* Selected passage
You can easily find scholarly sources in the M.P. Baker Library Databases.
A database is like a digital file cabinet that can be locked to allow only certain people access. It is well organized to allow people to locate information quickly by using sophisticated search and browsing tools. Plus, the information is high-quality – it has been selected by professionals and reviewed for accuracy. Many databases also provide access to cool perks like generated citations!
The Internet is like a digital bulletin board that is open to anyone and everyone to post or review. The digital bulletin board is extremely disorganized because it does not have an efficient, standard organizational system. Additionally, the information has not been selected for quality or reviewed for accuracy; in fact, anyone can post whatever they like. You also have to deal with hassles like annoying advertisements.
Journals are published by professional organizations. The information in journals is often referred to as "peer-reviewed". That is because the professional organization publishing the journal is made up of peers that review each others research before allowing it to be published. When someone writes an article for a journal, they must provide their research information, statistics, sources, and other information to support what they have written. The author is held accountable for what is written. The information must be factual and accurate to the best of the writer's knowledge and peers from the professional organization must be in agreement with the information before it can be published. By comparison, anyone can submit articles to a newspaper or magazine with little accountability for the information provided.
Search engines are great for gleaning information from the Internet. However, they are companies in business for profit. Remember they are more concerned with which contributors paid them the most money to make sure certain pages appear first in a result list than they are about you finding authoritative information. They bring you the results and expect you to be discerning enough to select authoritative information. You can, however, use Google Scholar as a more narrowed path to scholarly articles on the internet. Check out the video below.
An authoritative website is one that is usually created and maintained by a professional organization, a research institution, or government agencies. Therefore, most authoritative websites end with the extensions .gov, .org, .edu. However, some authoritative websites do have .com extensions. In order for a website to be considered authoritative, it should provide contact information for the person creating and maintaining the site as well as a current copyright date. It should also provide information about the person or organization that assumes responsibility and accountability for the information provided on the site. Most authoritative sites will also include a physical address and phone number. If you can not find out who provides the information for the site, the credentials of the person providing the information, or contact information you should be leary of using the site for research purposes even if the word "official" is used on the site name.

* Short problem 1
Can you copy the part of the library guide on scholarly sources from "A database is" to "like generated citations!"?
The library guide on scholarly sources and the records have nothing to do with each other.

* Data
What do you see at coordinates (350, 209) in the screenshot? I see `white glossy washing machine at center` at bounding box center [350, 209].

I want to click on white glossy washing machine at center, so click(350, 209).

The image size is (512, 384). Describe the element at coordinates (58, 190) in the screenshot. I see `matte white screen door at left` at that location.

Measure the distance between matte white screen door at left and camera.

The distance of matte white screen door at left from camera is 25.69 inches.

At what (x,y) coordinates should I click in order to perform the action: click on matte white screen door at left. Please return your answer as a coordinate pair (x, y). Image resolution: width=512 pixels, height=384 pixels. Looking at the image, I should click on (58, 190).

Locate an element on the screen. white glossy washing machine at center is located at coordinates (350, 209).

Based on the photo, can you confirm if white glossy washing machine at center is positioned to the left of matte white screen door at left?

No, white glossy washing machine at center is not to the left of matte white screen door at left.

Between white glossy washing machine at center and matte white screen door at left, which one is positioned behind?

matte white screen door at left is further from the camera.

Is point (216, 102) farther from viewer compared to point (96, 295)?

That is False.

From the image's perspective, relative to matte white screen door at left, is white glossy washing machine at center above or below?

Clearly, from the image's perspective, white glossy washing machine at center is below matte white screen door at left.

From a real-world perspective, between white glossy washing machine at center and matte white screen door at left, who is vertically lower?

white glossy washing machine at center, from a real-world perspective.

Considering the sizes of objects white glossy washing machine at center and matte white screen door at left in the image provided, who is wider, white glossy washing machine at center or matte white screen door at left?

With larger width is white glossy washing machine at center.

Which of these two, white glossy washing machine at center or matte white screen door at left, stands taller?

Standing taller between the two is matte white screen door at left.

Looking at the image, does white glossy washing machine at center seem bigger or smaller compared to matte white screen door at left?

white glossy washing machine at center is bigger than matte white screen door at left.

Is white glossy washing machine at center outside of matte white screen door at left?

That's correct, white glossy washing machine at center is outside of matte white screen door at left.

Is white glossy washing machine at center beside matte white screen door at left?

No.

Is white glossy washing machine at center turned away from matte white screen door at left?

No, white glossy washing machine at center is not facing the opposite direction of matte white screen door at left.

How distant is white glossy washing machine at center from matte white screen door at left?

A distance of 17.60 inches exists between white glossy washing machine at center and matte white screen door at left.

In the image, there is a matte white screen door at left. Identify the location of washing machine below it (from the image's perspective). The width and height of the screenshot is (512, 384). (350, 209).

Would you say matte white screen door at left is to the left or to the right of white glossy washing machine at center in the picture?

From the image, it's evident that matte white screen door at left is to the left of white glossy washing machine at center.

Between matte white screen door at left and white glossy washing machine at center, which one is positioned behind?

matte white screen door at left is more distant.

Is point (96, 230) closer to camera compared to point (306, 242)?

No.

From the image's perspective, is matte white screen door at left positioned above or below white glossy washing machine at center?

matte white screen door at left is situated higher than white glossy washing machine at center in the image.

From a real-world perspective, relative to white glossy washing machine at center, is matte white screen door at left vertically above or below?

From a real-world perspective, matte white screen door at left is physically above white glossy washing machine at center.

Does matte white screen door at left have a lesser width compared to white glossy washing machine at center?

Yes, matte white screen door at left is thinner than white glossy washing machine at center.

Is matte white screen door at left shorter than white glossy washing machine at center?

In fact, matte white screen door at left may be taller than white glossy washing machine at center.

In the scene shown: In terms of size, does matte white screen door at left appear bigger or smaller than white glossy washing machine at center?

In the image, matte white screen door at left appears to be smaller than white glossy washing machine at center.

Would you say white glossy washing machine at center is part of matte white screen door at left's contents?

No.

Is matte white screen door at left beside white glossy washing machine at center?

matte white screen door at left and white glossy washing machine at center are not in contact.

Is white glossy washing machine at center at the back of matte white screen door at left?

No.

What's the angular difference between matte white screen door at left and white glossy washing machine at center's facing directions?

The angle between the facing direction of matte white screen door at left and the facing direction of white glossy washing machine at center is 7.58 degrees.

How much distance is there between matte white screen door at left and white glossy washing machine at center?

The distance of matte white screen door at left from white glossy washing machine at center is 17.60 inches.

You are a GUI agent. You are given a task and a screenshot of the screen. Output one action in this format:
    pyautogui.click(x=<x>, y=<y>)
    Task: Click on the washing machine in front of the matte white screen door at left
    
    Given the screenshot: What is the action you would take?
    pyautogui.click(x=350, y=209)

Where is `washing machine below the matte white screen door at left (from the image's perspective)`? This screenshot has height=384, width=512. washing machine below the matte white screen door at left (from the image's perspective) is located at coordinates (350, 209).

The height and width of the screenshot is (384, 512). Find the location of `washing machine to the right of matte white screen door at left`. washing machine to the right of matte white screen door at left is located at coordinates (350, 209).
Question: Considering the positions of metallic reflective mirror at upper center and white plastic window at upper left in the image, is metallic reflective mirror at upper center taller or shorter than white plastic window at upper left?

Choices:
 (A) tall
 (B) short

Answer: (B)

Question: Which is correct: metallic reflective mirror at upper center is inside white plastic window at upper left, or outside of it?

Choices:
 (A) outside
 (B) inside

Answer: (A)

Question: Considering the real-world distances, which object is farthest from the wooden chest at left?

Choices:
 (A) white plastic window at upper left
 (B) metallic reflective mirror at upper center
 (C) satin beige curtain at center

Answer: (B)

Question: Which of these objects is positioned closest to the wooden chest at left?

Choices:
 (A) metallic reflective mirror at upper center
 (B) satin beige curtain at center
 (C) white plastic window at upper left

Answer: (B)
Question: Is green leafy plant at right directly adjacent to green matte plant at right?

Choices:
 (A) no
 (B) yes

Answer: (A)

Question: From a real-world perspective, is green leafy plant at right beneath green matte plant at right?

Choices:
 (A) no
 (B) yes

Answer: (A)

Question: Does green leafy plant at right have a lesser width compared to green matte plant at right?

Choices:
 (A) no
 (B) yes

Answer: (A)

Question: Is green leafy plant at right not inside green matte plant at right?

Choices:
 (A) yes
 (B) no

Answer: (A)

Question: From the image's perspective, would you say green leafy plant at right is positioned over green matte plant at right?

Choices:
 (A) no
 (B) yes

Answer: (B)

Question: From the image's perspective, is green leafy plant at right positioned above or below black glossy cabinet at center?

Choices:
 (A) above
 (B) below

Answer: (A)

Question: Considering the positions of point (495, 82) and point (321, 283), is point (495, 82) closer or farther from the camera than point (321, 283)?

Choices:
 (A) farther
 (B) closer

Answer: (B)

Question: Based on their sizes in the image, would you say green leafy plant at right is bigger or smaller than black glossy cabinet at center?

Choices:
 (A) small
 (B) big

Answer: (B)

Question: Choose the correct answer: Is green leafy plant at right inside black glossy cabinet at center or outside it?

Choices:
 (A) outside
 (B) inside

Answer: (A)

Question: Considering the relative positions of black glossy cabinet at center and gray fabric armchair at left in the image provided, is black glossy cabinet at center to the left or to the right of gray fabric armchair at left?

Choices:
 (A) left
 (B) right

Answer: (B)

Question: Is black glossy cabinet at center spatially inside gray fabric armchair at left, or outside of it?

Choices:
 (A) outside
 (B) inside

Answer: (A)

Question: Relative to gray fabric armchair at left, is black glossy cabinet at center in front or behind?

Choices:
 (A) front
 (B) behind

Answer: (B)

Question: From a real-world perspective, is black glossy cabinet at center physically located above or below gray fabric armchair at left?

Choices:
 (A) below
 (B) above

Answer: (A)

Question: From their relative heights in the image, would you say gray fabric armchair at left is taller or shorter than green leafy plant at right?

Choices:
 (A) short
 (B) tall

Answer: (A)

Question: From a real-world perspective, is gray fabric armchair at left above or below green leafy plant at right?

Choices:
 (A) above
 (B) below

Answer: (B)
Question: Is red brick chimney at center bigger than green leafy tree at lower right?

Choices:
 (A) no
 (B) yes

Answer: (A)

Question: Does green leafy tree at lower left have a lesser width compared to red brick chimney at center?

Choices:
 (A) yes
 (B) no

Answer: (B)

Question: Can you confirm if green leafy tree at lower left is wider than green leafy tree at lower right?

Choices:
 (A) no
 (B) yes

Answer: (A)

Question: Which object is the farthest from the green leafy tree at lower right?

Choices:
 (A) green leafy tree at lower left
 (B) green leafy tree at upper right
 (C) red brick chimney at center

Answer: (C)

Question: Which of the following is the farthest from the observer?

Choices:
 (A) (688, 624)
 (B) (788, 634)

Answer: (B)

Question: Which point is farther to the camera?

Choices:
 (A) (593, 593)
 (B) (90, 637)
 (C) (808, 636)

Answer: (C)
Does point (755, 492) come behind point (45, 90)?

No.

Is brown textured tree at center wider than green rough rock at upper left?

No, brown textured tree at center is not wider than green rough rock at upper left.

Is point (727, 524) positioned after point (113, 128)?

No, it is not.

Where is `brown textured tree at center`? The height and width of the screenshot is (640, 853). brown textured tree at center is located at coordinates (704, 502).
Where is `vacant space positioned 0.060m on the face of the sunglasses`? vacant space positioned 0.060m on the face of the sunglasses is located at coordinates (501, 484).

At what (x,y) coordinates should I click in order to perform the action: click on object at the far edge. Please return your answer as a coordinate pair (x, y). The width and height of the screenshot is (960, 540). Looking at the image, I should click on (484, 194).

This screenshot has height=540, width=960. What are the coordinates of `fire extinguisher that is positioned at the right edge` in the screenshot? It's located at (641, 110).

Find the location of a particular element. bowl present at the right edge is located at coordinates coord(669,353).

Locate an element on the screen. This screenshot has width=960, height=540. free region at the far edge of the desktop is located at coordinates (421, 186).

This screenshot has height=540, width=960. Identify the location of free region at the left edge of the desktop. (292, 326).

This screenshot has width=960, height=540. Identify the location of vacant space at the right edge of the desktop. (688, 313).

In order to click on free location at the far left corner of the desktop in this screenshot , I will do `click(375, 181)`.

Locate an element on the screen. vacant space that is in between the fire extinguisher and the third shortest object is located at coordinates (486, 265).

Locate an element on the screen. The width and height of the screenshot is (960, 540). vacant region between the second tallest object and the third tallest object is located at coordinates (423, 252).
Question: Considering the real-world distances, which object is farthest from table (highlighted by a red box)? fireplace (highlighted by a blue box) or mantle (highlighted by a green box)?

* Short problem 2
Could you rewrite the records from the line with "Is white glossy washing machine at center beside" to the line with "Would you say matte", putting "sliding door" in place of "screen door" and keeping everything else as it is? Give back only those lines.

* Exercise answer 1
A database is like a digital file cabinet that can be locked to allow only certain people access. It is well organized to allow people to locate information quickly by using sophisticated search and browsing tools. Plus, the information is high-quality – it has been selected by professionals and reviewed for accuracy. Many databases also provide access to cool perks like generated citations!

* Exercise answer 2
Is white glossy washing machine at center beside matte white sliding door at left?

No.

Is white glossy washing machine at center turned away from matte white sliding door at left?

No, white glossy washing machine at center is not facing the opposite direction of matte white sliding door at left.

How distant is white glossy washing machine at center from matte white sliding door at left?

A distance of 17.60 inches exists between white glossy washing machine at center and matte white sliding door at left.

In the image, there is a matte white sliding door at left. Identify the location of washing machine below it (from the image's perspective). The width and height of the screenshot is (512, 384). (350, 209).

Would you say matte white sliding door at left is to the left or to the right of white glossy washing machine at center in the picture?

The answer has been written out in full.